New way of doing Cognitive Behavioral Therapy (CBT) is to take a medication just before CBT that enhances learning and reduces fear and combine it with exposure therapy to address the fear. See below:
” The new data provide more evidence that D-cycloserine enhances the efficacy of exposure therapy in people with phobias. An earlier study conducted at Emory University demonstrated similar results in individuals with acrophobia, the fear of heights. According to Stefan Hofmann, associate professor of clinical psychology and lead investigator of the BU study, his team’s research offers a number of complementary features: it represents the use of DCS in a common anxiety disorder known for its marked distress and disabling effects; it examines treatment outcomes for a condition that has been the target of large-scale combination treatment trials, with little advantage shown for the addition of drugs over behavior therapy alone; it utilizes a longer course of therapy; and, it utilizes clinicians from several sites and both individual- and group-treatment formats that are consistent with the ways in which behavior therapy is provided in clinical settings.
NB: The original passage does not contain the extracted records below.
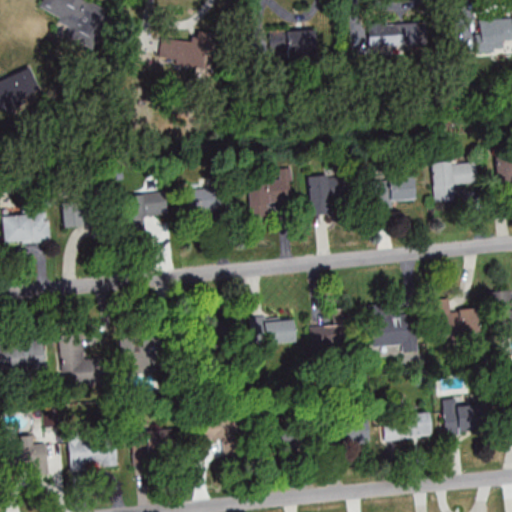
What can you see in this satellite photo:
building: (76, 18)
building: (493, 34)
building: (394, 35)
building: (289, 42)
building: (185, 51)
building: (16, 88)
building: (504, 174)
building: (449, 178)
building: (391, 191)
building: (323, 196)
building: (199, 199)
building: (140, 210)
building: (72, 215)
building: (24, 228)
road: (256, 268)
building: (453, 321)
building: (390, 328)
building: (271, 329)
building: (324, 336)
building: (135, 354)
building: (20, 358)
building: (73, 358)
building: (457, 417)
building: (404, 428)
building: (213, 430)
building: (352, 431)
building: (150, 444)
building: (91, 454)
building: (29, 455)
road: (339, 493)
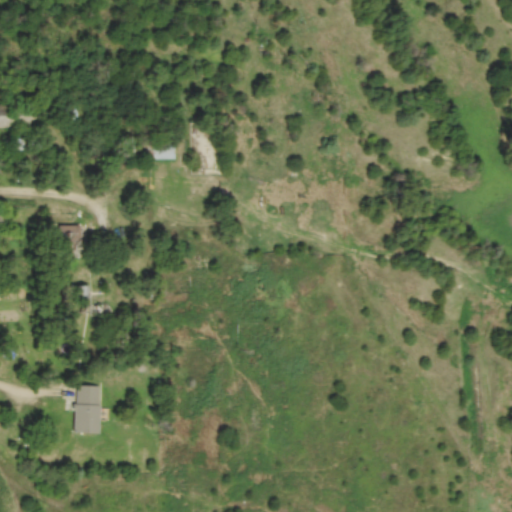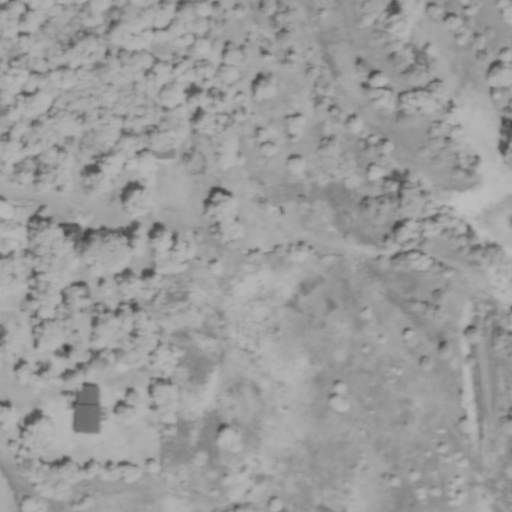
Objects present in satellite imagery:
building: (4, 121)
road: (58, 196)
building: (63, 241)
road: (23, 397)
building: (81, 411)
“Studies like this may usher in a new strategy for combining medications and cognitive-behavior therapy,” suggests Dr. Otto. “Instead of simply combining medications and therapy that are each designed to reduce anxiety and avoidance, the use of DCS is directed toward making the therapeutic learning in cognitive-behavior therapy stronger. Medication use is limited to only a few doses, taken before therapy sessions.”
Researchers from the anxiety clinics at Massachusetts General Hospital and Southern Methodist University also participated in the study.